Re: Getting RFC 2047 encoding right
2003-12-09 15:06:48
The basic answer is that what you do with illegal input is generally
not specified - but clearly you aren't expected to make the subject
of the reply match the subject of the message being replied to in
that case.
Right.
What I cannot see is how to make something reasonable, correct and
fairly simple.
In most cases I have code that is right when the input is good, and
not wrong when the input is bad. RFC 2047 just doesn't seem to make
that simple.
Well for untagged text basically you just have to guess the charset.
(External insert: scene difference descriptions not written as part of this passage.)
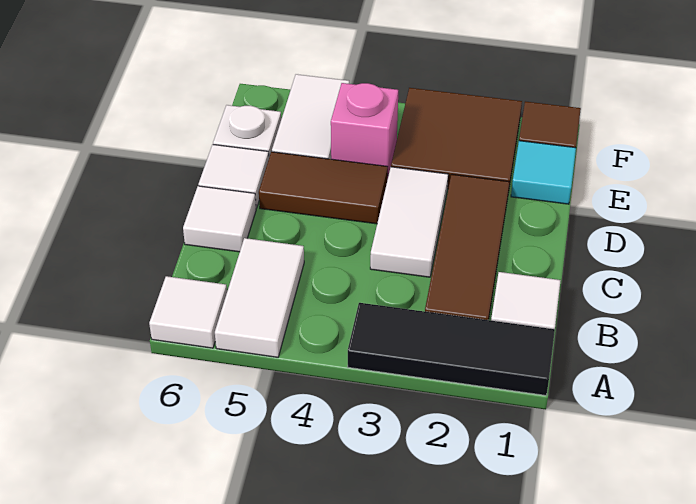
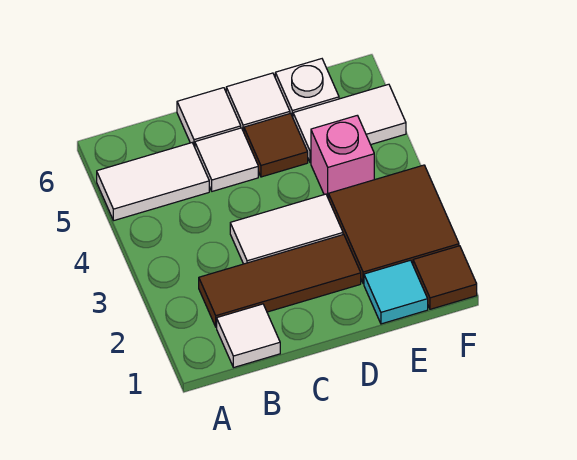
black 1x3 tile [348,303,555,395] -> none
white 1x1 tile [149,276,227,348] -> white 1x1 tile moved to [195,128,258,191]
brown 1x2 tile [259,152,388,224] -> brown 1x1 tile [244,113,308,177]

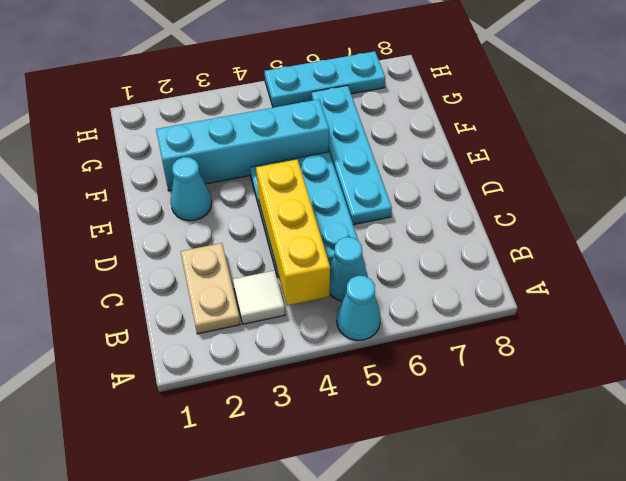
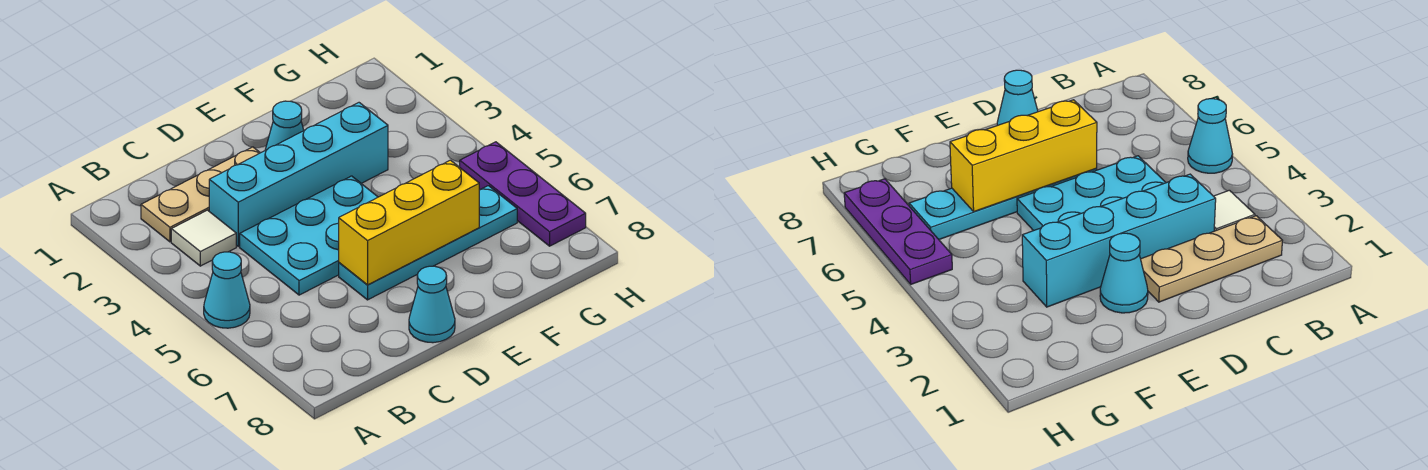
tan 1x2 plate [181,243,240,334] -> tan 1x3 plate [141,147,260,242]
yellow 1x3 brick [256,160,330,306] -> yellow 1x3 brick moved to [339,160,479,285]
cyan 1x1 cone [330,237,368,301] -> cyan 1x1 cone moved to [409,266,455,343]
cyan 1x4 brick [156,99,329,191] -> cyan 1x4 brick turned to [209,103,388,246]
cyan 1x3 plate [265,51,385,108] -> purple 1x3 plate [460,142,586,246]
ISO-2022-* and UTF-8 can be distinguished from other charsets simply
and fairly reliably, and you can make guesses at some of the others
using heuristics. It's difficult to tune the heuristics, and subject
lines are too brief for them to work really well. But I really don't
see how RFC 2047 makes determining the charset label of untagged text
any worse than it inherently is.
Suppose I want to answer with "subject: re: <original> <ticket
id>", then I risk having two encoded-words separated only by
whitespace, and must do magic in order to preserve that space.
why not just use an ASCII ticket id?
Why should I make "always ASCII" a requirement for that case, in code
that otherwise allows all of Unicode?
For the same reason that you should probably avoid using some forms of
email addresses even though they are perfectly valid - such as "Keith
\"Mr. Cynic\" Moore"@cs.utk.edu - corner cases that are seldom seen
often fail in practice.
If you want to be entirely reliable your code to detect ticket-ids has
to be able to find them whether or not they're embedded in
encoded-words. And it's not as if you can't put a ticket-id into an
encoded-word, though (as you point out) you might have to encode %20 as
the first character of that encoded-word.
|
|